Para varios países de occidente la costumbre general dicta que el mes de octubre comprende la intensificación de una cantaleta consumista inclinada hacia el festejo de la noche de brujas. Durante cuatro semanas, la exaltación de lo “tenebroso” y toda la parafernalia que conlleva se esparce por diferentes mercados como plaga de cucarachas conscientes de su turno a la prevalencia temporera. Una de las plataformas modernas que más provecho saca a esa "fiebre empotrada" es el medio audiovisual. Lógicamente, esto acomoda el aterrizaje para una nueva cosecha de producciones de horror, en las que, por lo común, sale a relucir "el mismo dulce en otro palito". Entonces se vuelve a enfilar y engalanar la machacona dosis de personajes perturbados, criaturas, vampiros, lobos, zombis y otras figuraciones esquematizadas que pretenden acercarnos a un entendimiento sico-sociológico de nuestras frustraciones y problemas. Claro, no sin antes dejar un buen rastro de mutilaciones, sangre a borbotones y muertes excesivamente dramáticas en su trayecto.

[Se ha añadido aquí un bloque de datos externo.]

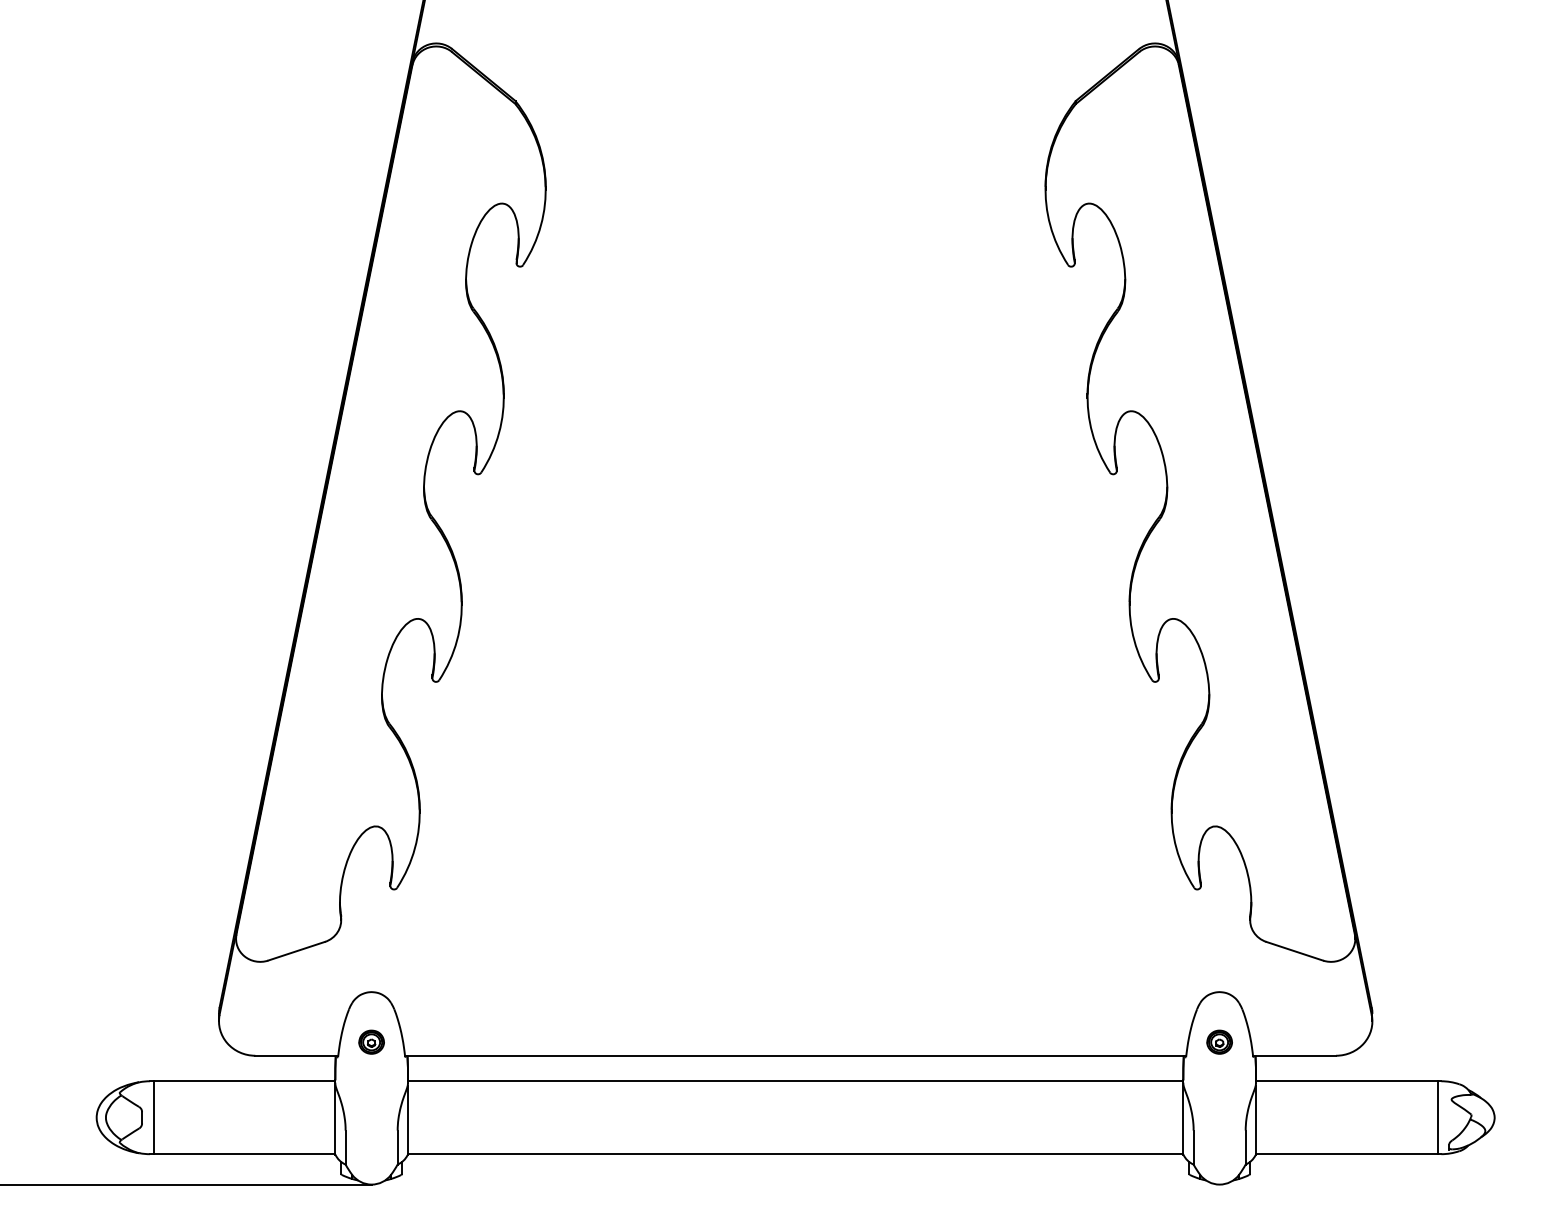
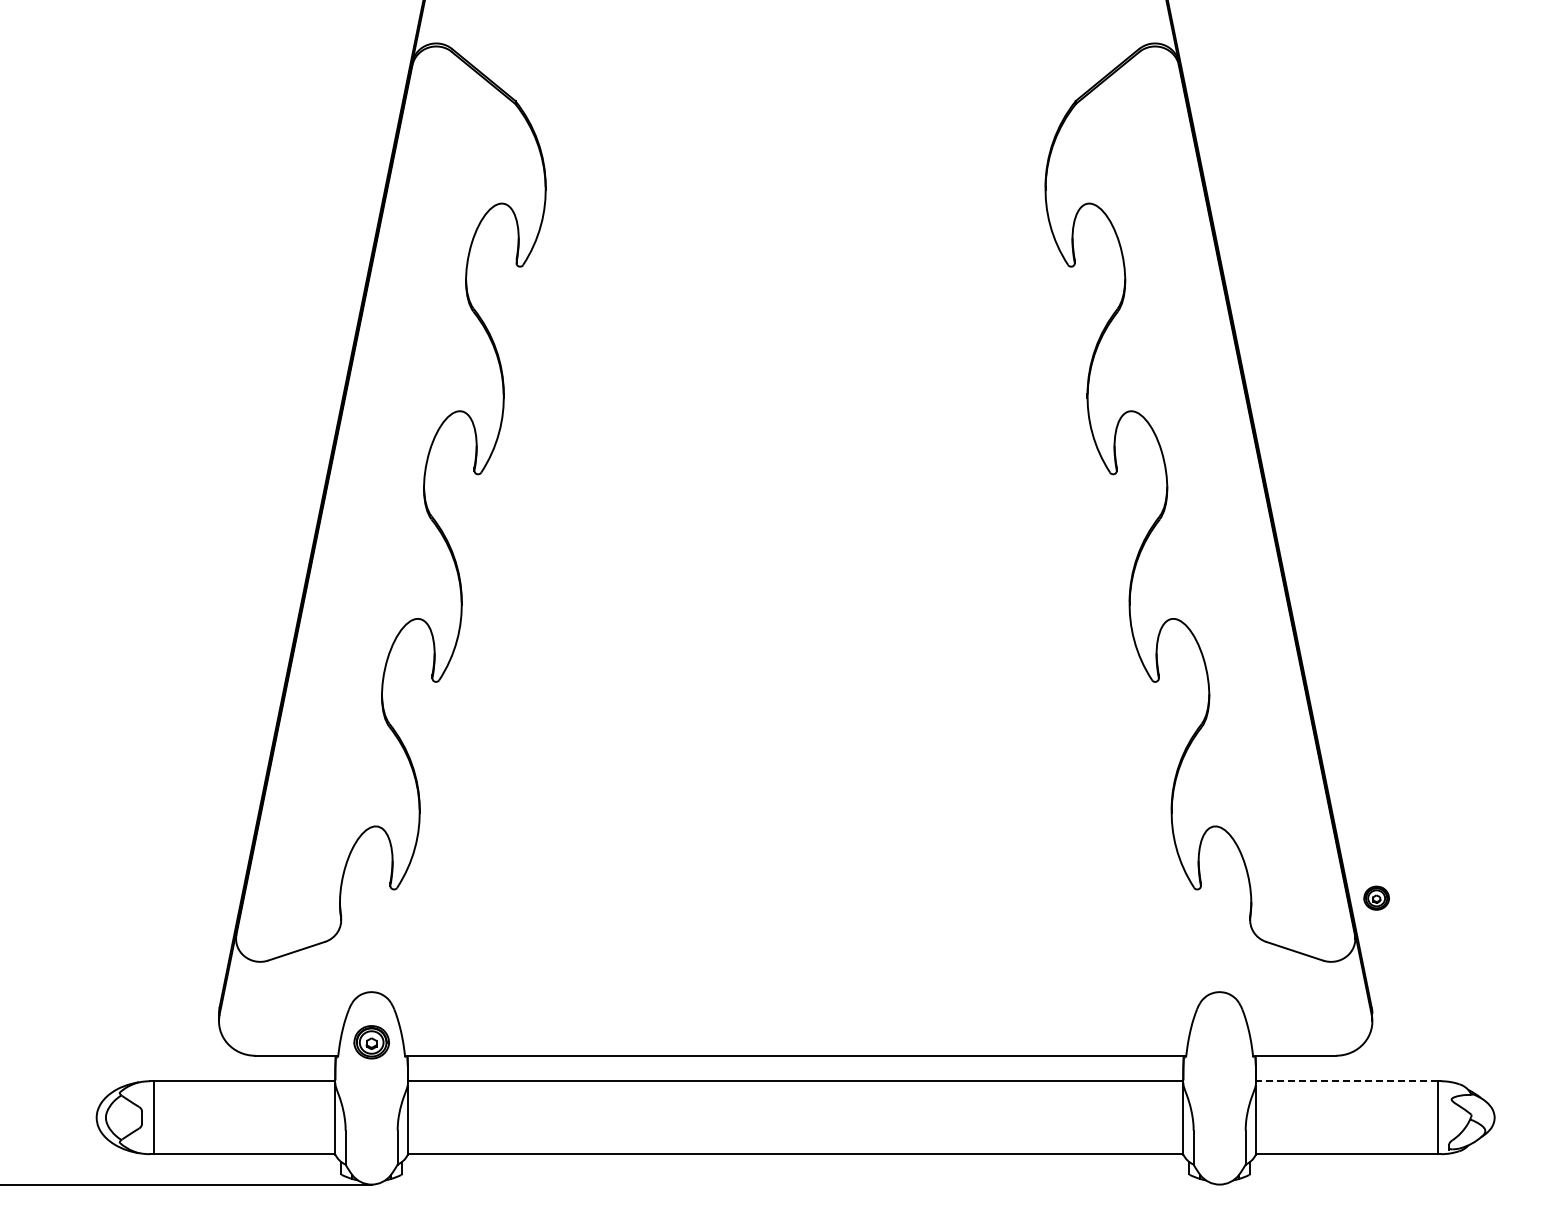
part at (371, 1041) size: 27x26 px -> 37x35 px
part at (1219, 1041) position: (1219, 1041) -> (1376, 897)
line at (1346, 1081): solid -> dashed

El género de horror, como se conoce hoy día, básicamente ha sido encadenado al folclor de sociedades industrializadas. No obstante, en términos historiográficos, sus arquetipos pueden ser trazados a credos y prácticas arcaicas que datan desde las civilizaciones mesopotámicas de Oriente Medio. La mejor ejemplificación de susodicha aseveración se halla en las diversas teorías y metodologías empleadas en ceremonias destinadas al desecho de cadáveres y la inagotable relación del ser viviente con el fallecido. Ahora bien, algunos rasgos literarios del horror florecen con la Inquisición episcopal del siglo XII, periodo que da forma a una tendencia obsesiva por lo sobrenatural, bajo la provocación de las autoridades religiosas (italianas y francesas) del momento. Por ello ciertas temáticas de este género vienen directamente atadas a mitos y/o creencias pertenecientes a distintas religiones, específicamente la cristiana: el descanso después de la muerte, la dualidad moral, la pérdida de identidad y el poder despótico, entre otras.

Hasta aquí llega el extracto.